Things between us actually began to open up one night last week when I expressed to her some small measure of grief at "losing" her during this transition, that I would miss her even though she would not be far away etc. And that I felt hurt by her isolating herself away from me. Although she did not respond with a Kodak moment, since then she has been kinder and more open to me, spending more casual time upstairs in the living room, sharing more details. I think I may have been able to express to her some of the things she has felt unable to express herself. I also am responding by trying harder to be the mom she needs me to be, more laid back, and less like the directive one who is anxious to help - too much. We are slowly moving closer to each other. We still have a couple of weeks left, and good things can still happen between us with the barriers lowered somewhat.
I am glad that you have such a great relationship with your son. Ours with our older daughter also is a joy. In our case, perhaps that has unrealistically inflated expectations with our younger daughter, who is six years younger than her sister.
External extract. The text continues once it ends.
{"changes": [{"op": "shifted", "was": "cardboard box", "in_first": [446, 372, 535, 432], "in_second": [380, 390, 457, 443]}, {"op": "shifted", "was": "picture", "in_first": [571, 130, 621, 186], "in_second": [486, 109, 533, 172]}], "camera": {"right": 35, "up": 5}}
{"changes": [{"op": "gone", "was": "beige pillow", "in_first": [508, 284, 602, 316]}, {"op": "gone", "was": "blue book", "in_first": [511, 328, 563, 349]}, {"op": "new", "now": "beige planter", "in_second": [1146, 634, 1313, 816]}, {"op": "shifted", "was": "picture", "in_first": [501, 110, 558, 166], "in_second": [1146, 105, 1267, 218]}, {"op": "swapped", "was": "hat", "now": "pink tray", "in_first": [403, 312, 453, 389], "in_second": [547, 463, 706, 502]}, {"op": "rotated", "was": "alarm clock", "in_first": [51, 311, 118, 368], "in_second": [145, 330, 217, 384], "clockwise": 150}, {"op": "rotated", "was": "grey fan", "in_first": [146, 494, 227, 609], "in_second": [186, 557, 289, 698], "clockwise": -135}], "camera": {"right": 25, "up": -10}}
I hear that you are in separation anxiety mode right now, but you have identified its scope and found an anchor for yourself. I hope you might be able to find some small solace in posting here as well. I have always found it helpful during those long weeks to be in contact with others who are similarly experiencing separation. There is a tone in your post this year, Antigua, that sounds different from previous years. Despite the additional challenges in sending your daughter off to school, there seems like a new sense of mastery, of agency, in management of your separation anxiety. Are you feeling this?